The current OPEC+ agreement on oil output, according to Saudi Arabia’s energy minister Prince Abdulaziz bin Salman, will remain in place through the end of the year, he added, adding that he is still wary of projections for Chinese demand.
According to the minister, the oil group cannot increase output based solely on early signals, according to an interview with Energy Aspects.
Organization of Petroleum Exporting Countries (OPEC+), which consists of allies like Russia and OPEC members, decided to reduce oil production targets by 2 million barrels per day (bpd) through the end of 2023.
“We made an agreement in October, and it will stand for the remainder of the year. Period,” he said.

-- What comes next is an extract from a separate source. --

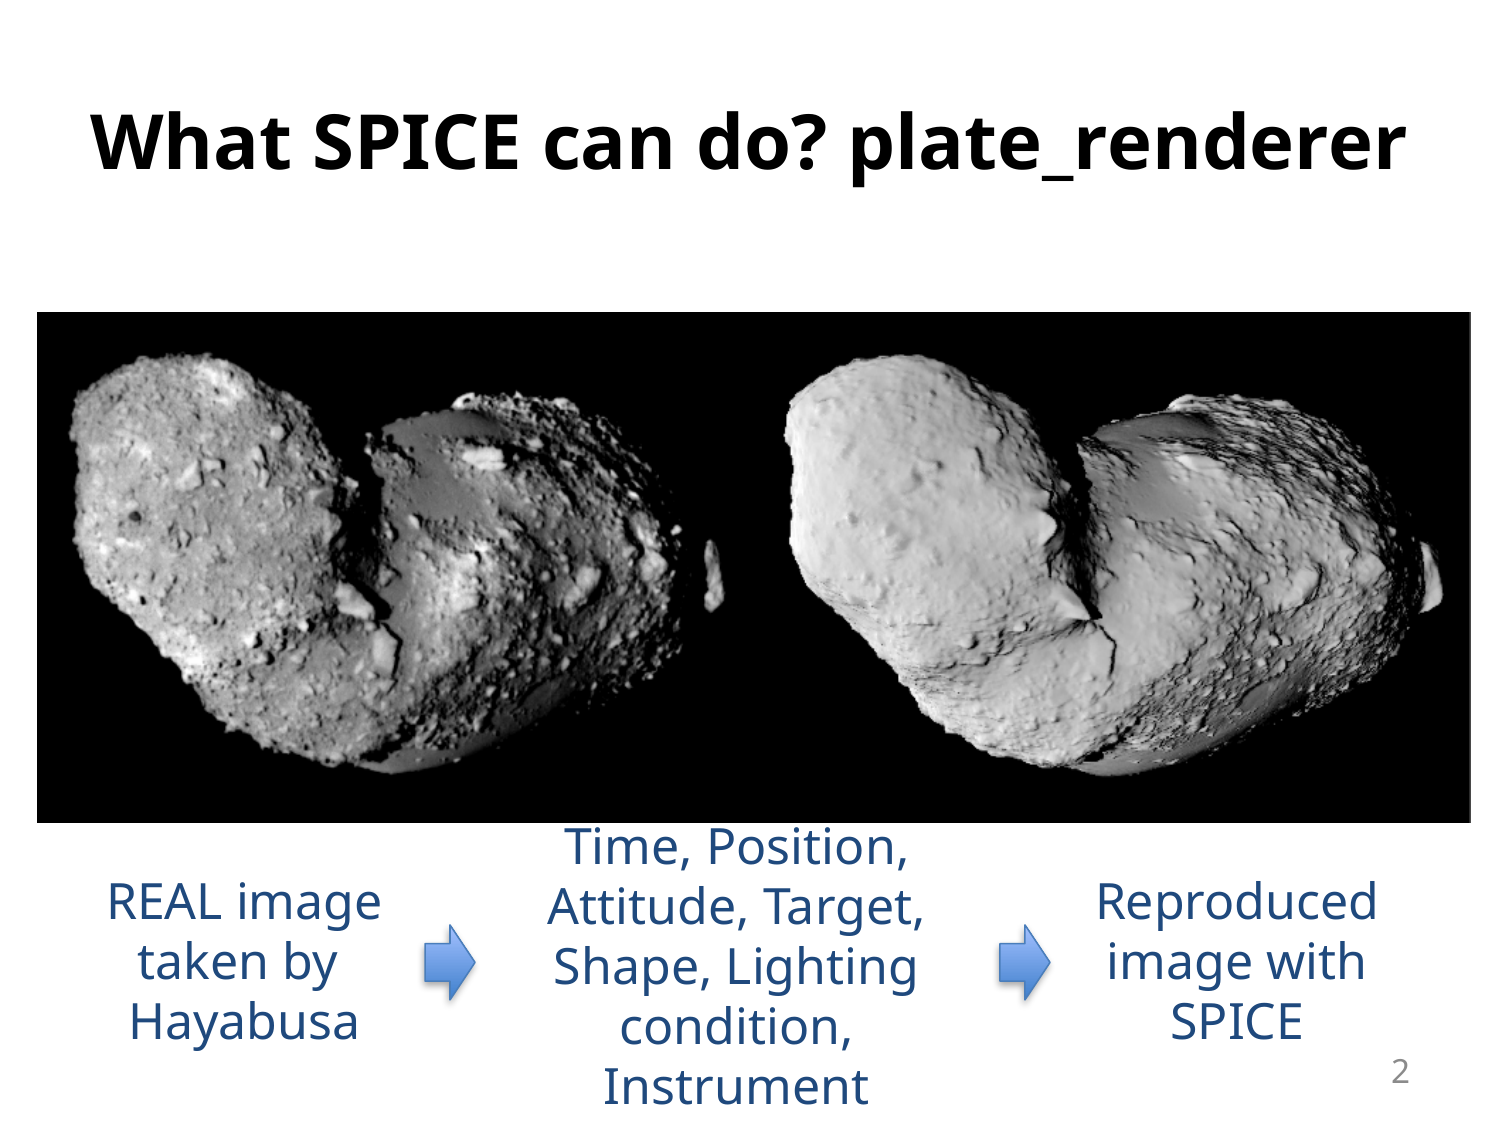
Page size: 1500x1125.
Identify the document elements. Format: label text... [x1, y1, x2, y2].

As a result of China relaxing COVID restrictions, OPEC increased its projection for the growth of the world’s oil demand in 2023 this week, but Prince Abdulaziz argued that more assurances were required.
“No matter what trends you are looking at, if you follow the cautious approach not only would you see the beginning of a positive trend to emerge but you need to make sure that these positive signals of this market can be sustained,” he said.
“Demand will increase as China’s economy opens up, but since we have all experienced cycles of openings and lockdowns, what guarantees can the rest of the world have that what we have all experienced, every country included, will not be repeated?”
Prince Abdulaziz added that it was still unclear how long the world’s monetary and fiscal tightening would last.
“The jury is still out on how much more inflation may come and how the central bankers will react to it given their mandate,” he said.
The prince blamed the Paris-based International Energy Agency (IEA) and its initial predictions for a 3 million barrel per day (bpd) fall in Russian production for the U.S. strategic petroleum reserve (last year’s SPR) releases.
“That is a decision that is not mine, I respect the decision,” he said, referring to the In order to lower oil prices that had risen as a result of Russia’s invasion of Ukraine, the U.S. administration sold oil from its reserves last year.
“Because of the screams and frights they had created about how much production Russia would lose, the IEA was to blame.”